Born in the old city of Ankober in Shoa Province in 1932, Afewerk was originally sent to the UK to study as an engineer, but his artistic talents were quickly recognized and he was persuaded to enrol in the Central School of Arts and Crafts in London. He subsequently became the first African student to enter the Slade School of Art where he studied painting, sculpture and architecture. Returning to Ethiopia, Afewerk decided to travel around the country to get more experience of Ethiopia and its cultures. This was reflected in his first one-man show in Addis Ababa, and was followed by study tours in Italy, France, Spain, Portugal and Greece where he learnt to design and construct stained glass windows as well as extend his interests into murals, mosaics, and sculpture as well as drawing and painting. These experiences also infused his designs for stamps, playing cards, posters, flags and national ceremonial dresses.
It all went to build up his position as Ethiopia’s foremost artist. He produced murals and mosaics for St. George’s Cathedral in Addis Ababa and designed a number of stamps. A monumental statue of Ras Mekonnen was completed for the city of Harar and he designed the stained glass windows in Africa Hall. The three windows which cover an area of 150 square meters represent the sorrow of Africa’s past, the struggle of the present, and the hope for Africa’s future. Other important works included an Altar cross (1959) for the Royal Chapel in the Tower of London in the UK, the Last Judgment (1970) mural in Adigrat Cathedral, Tigray, the victory of Ethiopia (1979) at the Hero Centre in Debre Zeit and the Chalice and the Cross in the Life of the African People (1997). In 1977, his painting Unity Triptych won the gold medal in the Algiers International Festival. In 1961 Afewerk held a major retrospective in Addis Ababa, which led to his painting Maskal Flower (1961) being shown at international exhibitions in Russia, the United States and in Senegal. It was at this time he became committed to the anti-colonial struggle, and this was reflected in such paintings as Backbones of African Civilization and African Unity. He held exhibitions in many countries including the US, Senegal, Turkey, Zaire, the United Arab Republic, Bulgaria, Germany, Kenya, the USSR, France and Algeria. In 1997 he exhibited at the Biennale of Aquitaine in France, winning first prize in the international competition. Afewerk also designed his own house, studio and gallery, known as Villa “Alpha”, architecturally inspired by Ethiopia’s cultural heritage.

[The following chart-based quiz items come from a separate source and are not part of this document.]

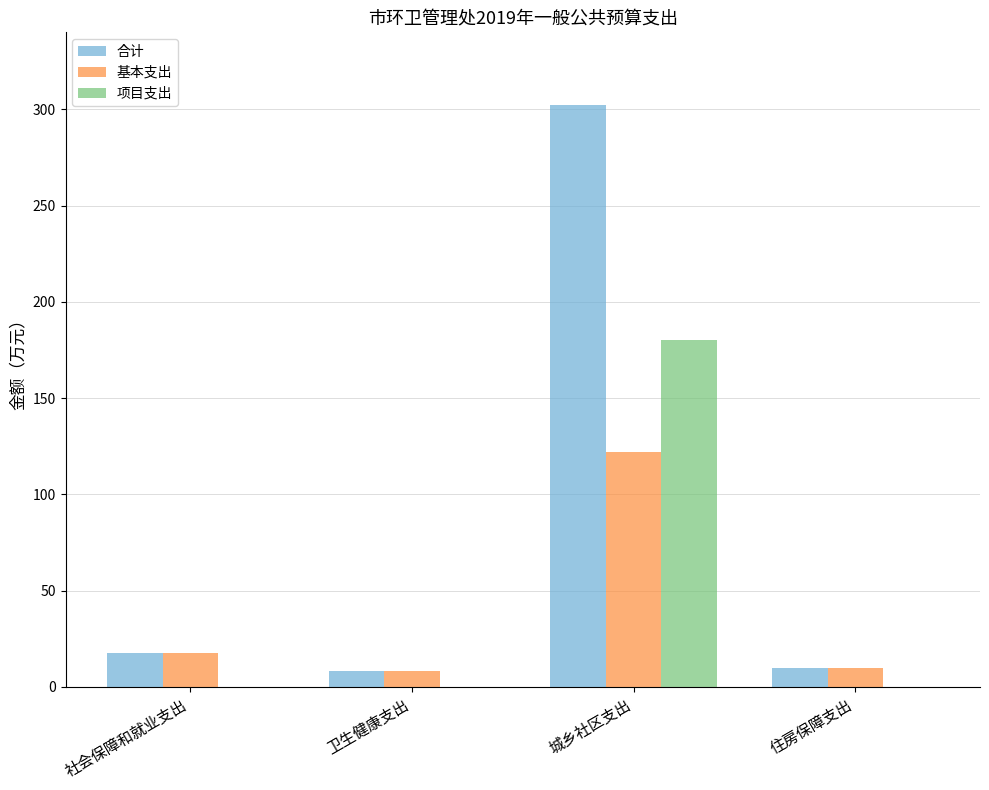

Are the bars horizontal?

No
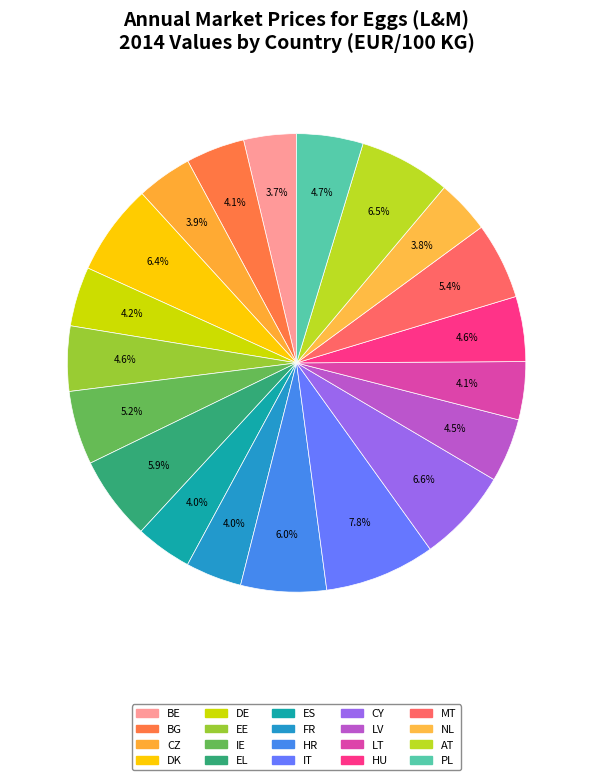

What is the change in value from IT to LV?

-88.0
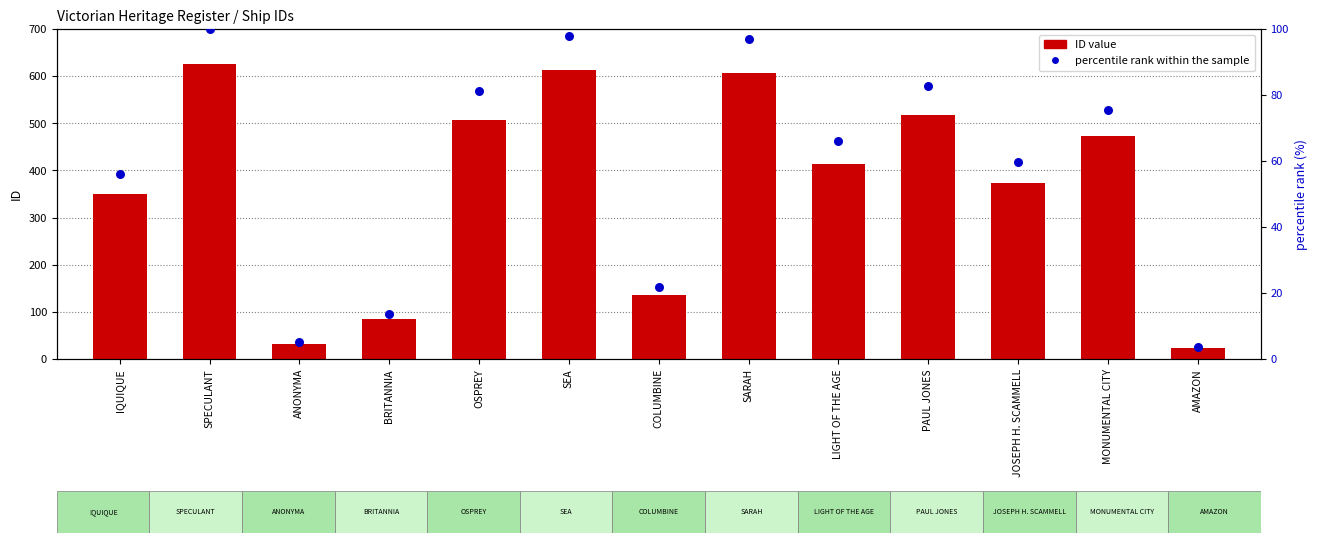

What is the total value across all series at MONUMENTAL CITY?

548.6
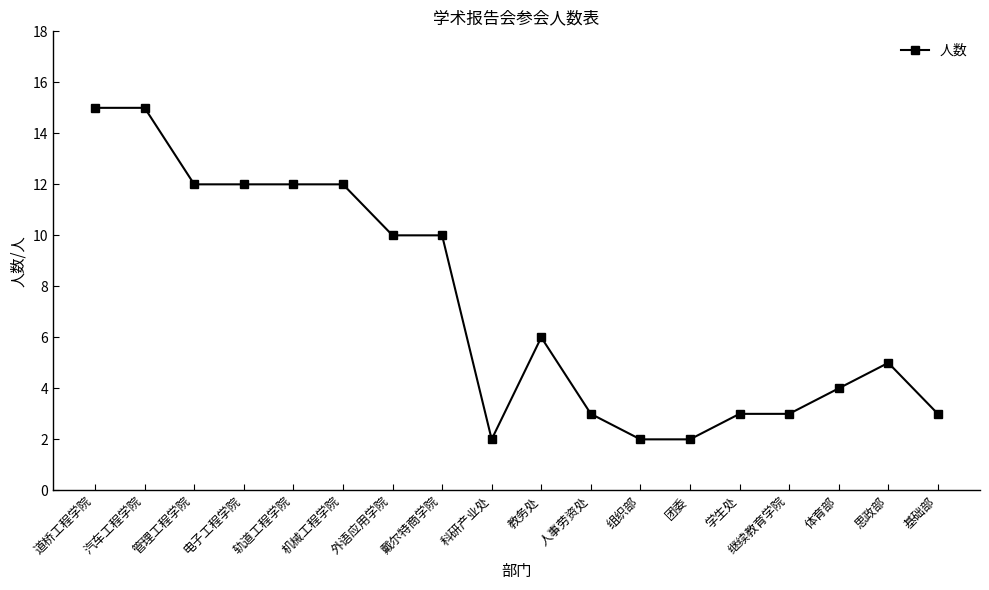

The chart shows a value of 10 at 外语应用学院. True or false?

True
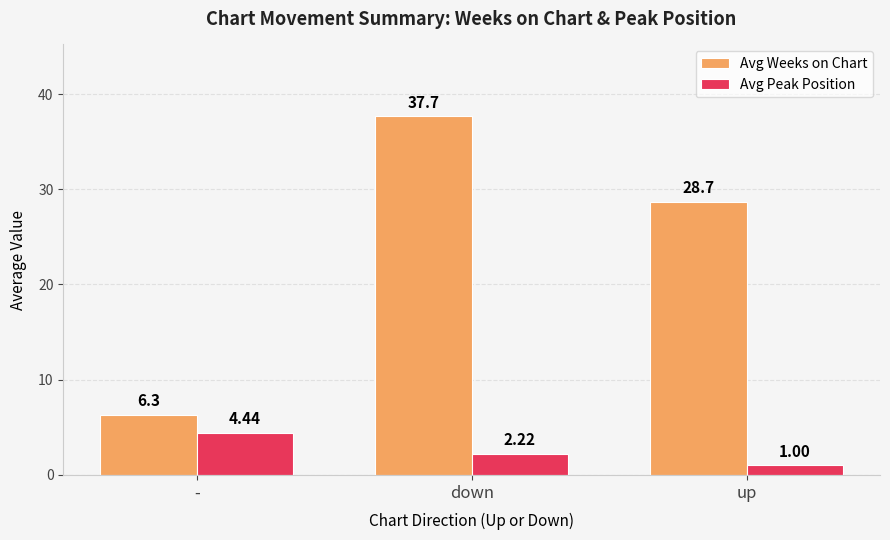

What is the sum of the Avg Weeks on Chart values at up and -?

35.0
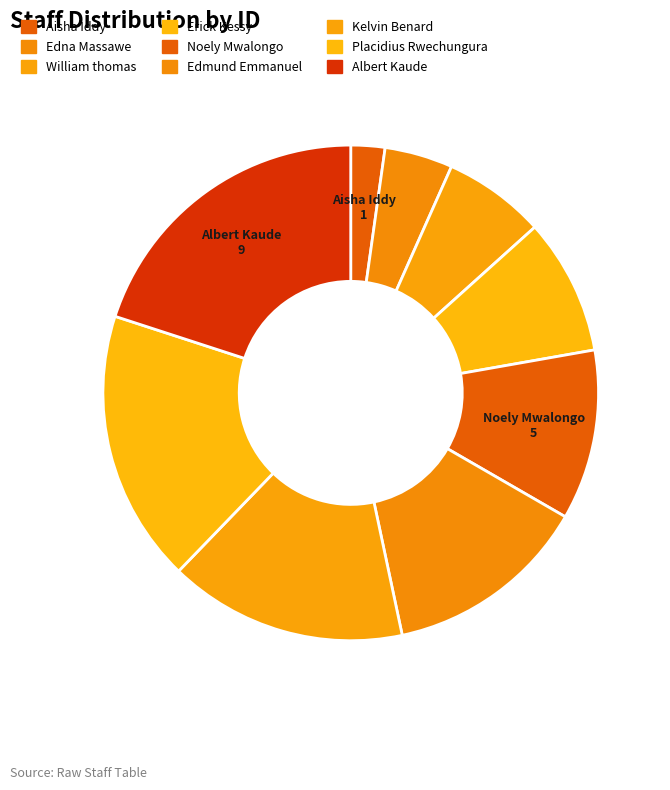

Is it true that Edmund Emmanuel is 13% of the pie?

True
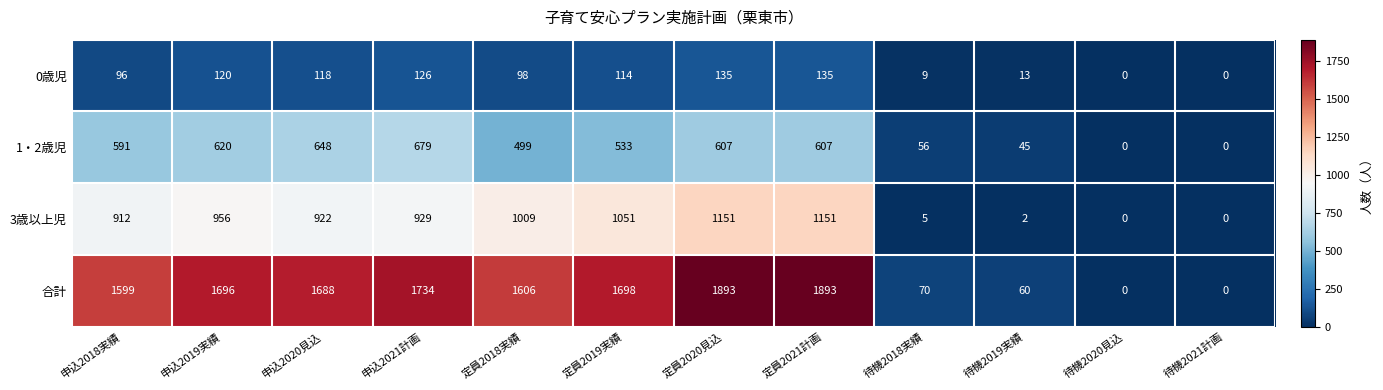

Count the number of categories in the chart.

12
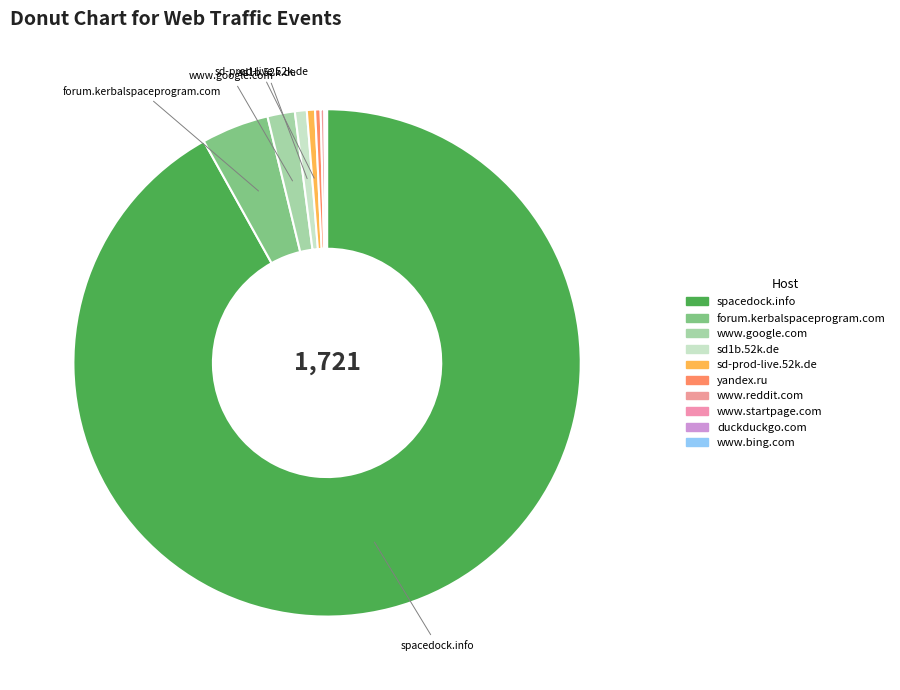

To the nearest percent, what is the average slice percentage?

10%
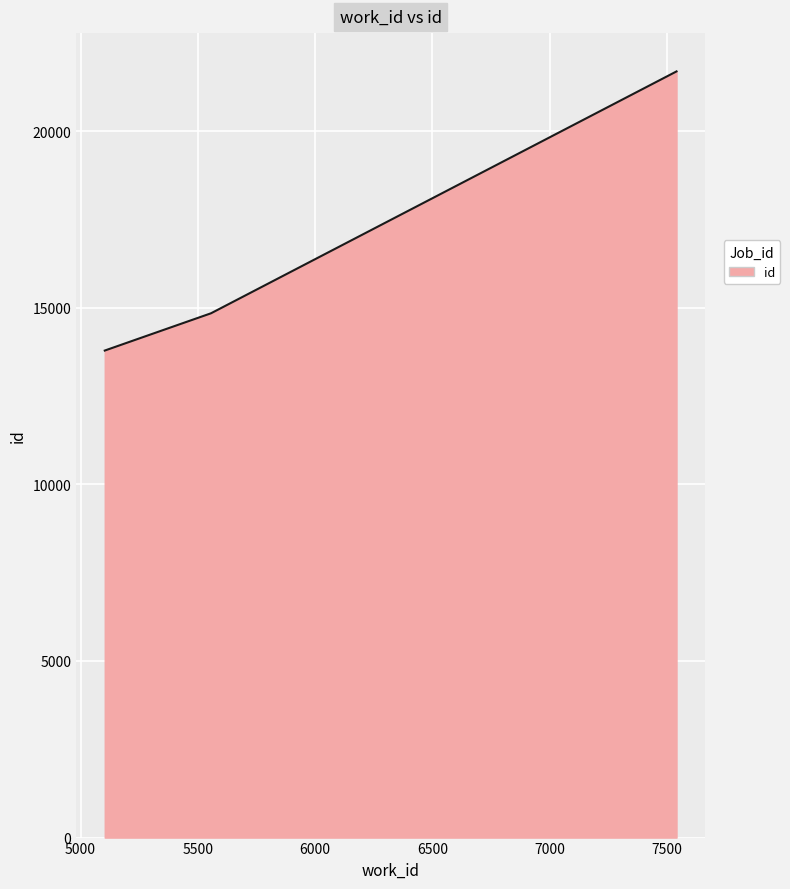

Reading left to right, extract all data points from this chart.

13787	14081	14842	21689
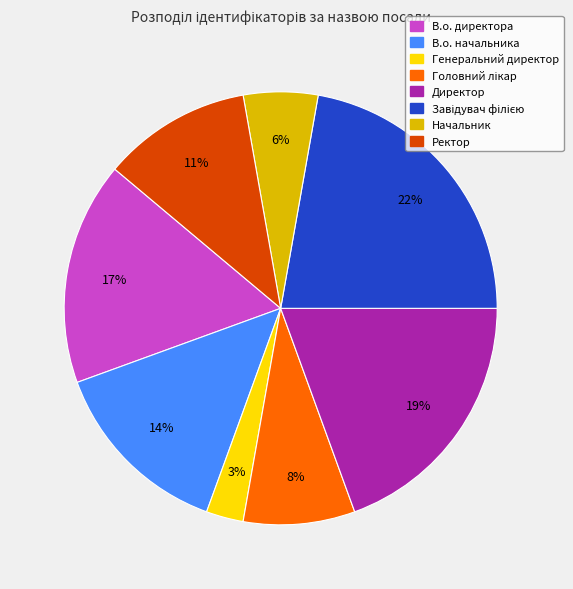

To the nearest percent, what is the difference between the largest and smallest slice percentages?

19%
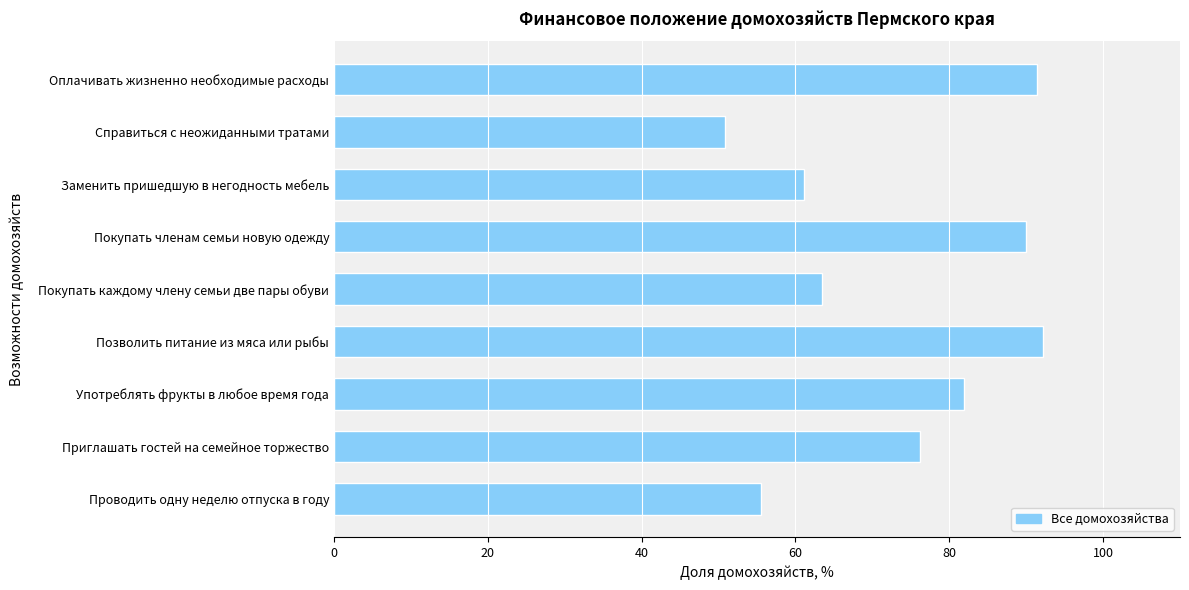

What is the difference between the second highest and minimum values?

40.6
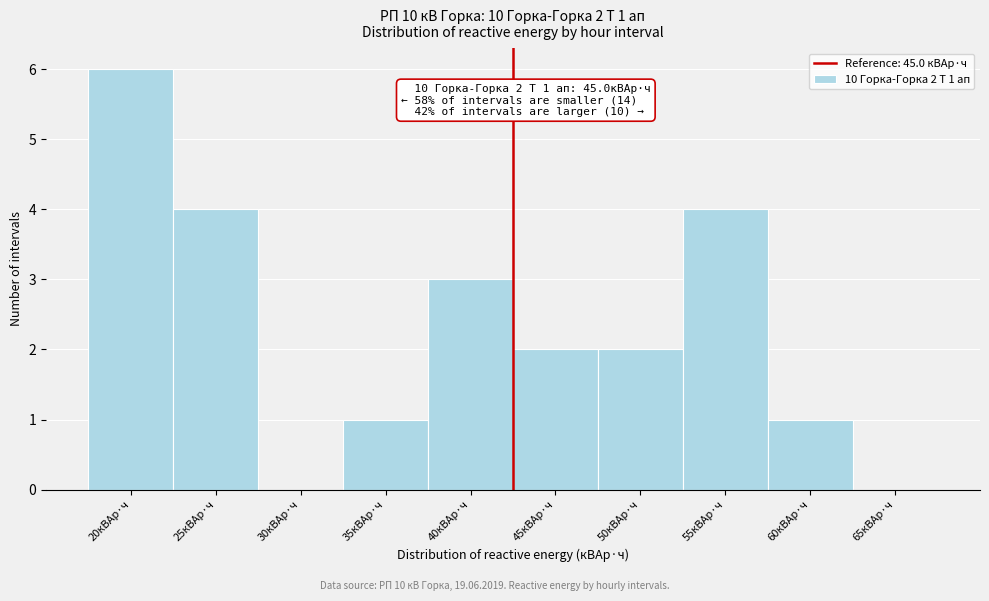

Reading right to left, what are all the values shown in this chart?

65кВАр·ч=0	60кВАр·ч=1	55кВАр·ч=4	50кВАр·ч=2	45кВАр·ч=2	40кВАр·ч=3	35кВАр·ч=1	30кВАр·ч=0	25кВАр·ч=4	20кВАр·ч=6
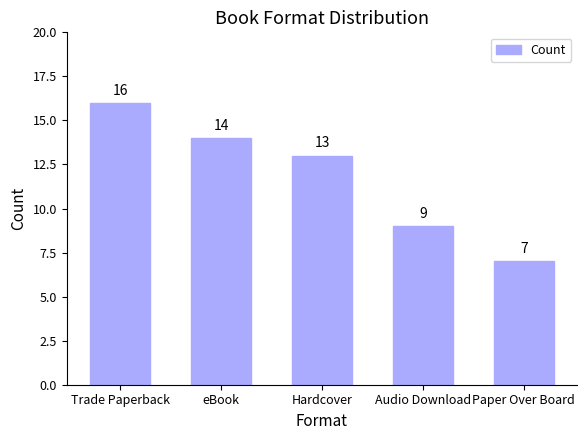

Are the bars grouped side by side (vs. stacked)?

No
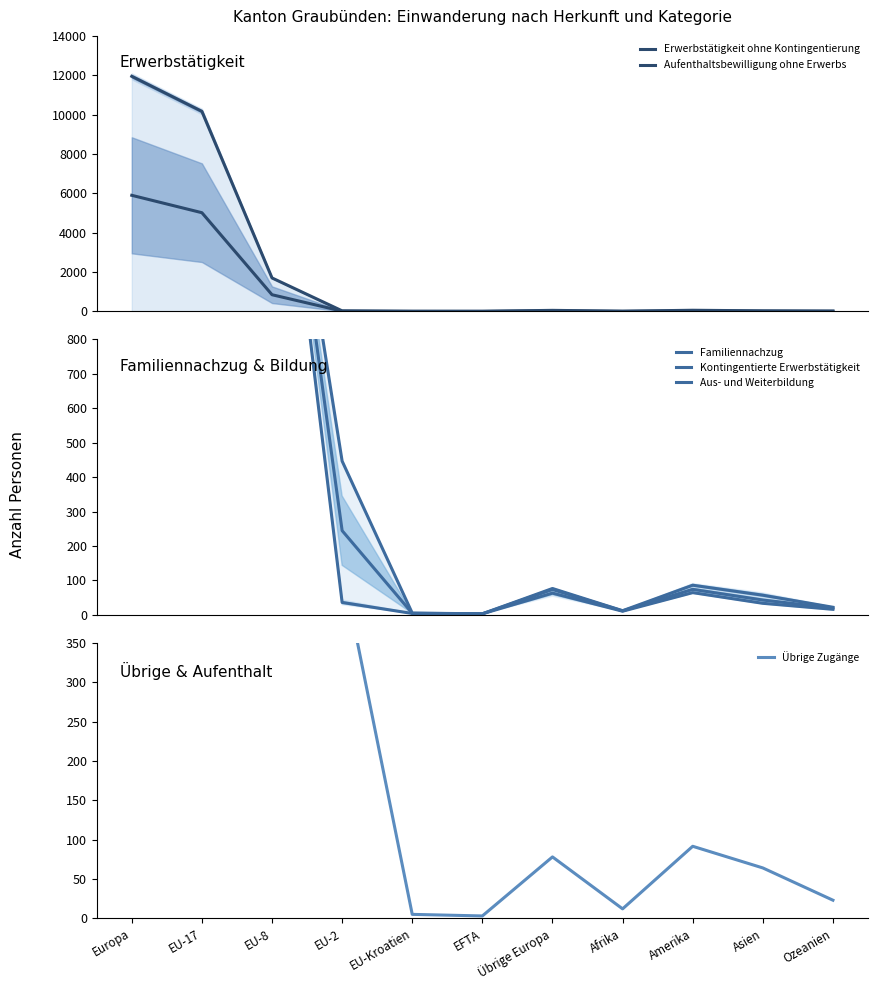

Is the value of Übrige Zugänge at Asien greater than the value of Aufenthaltsbewilligung ohne Erwerbs at Übrige Europa?

Yes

Afewerk was a man of the African renaissance, who knew the “true meaning of compassion, of duty, of style, and of beauty,” and he has left a “tapestry of art” in his paintings of Ethiopia and of Africa and his stained glass windows which have done so much to inspire generations of younger artists in Ethiopia and in Africa. Speaking a few years ago at Stamford University he summed up his work and by extension his life: “I am not a pessimist. I want people to look at my art and find hope. I want people to feel good about Ethiopia, about Africa, to feel the delicate rays of the sun. And most of all I want them to think: Yitchalal – it is possible.” He will be greatly missed.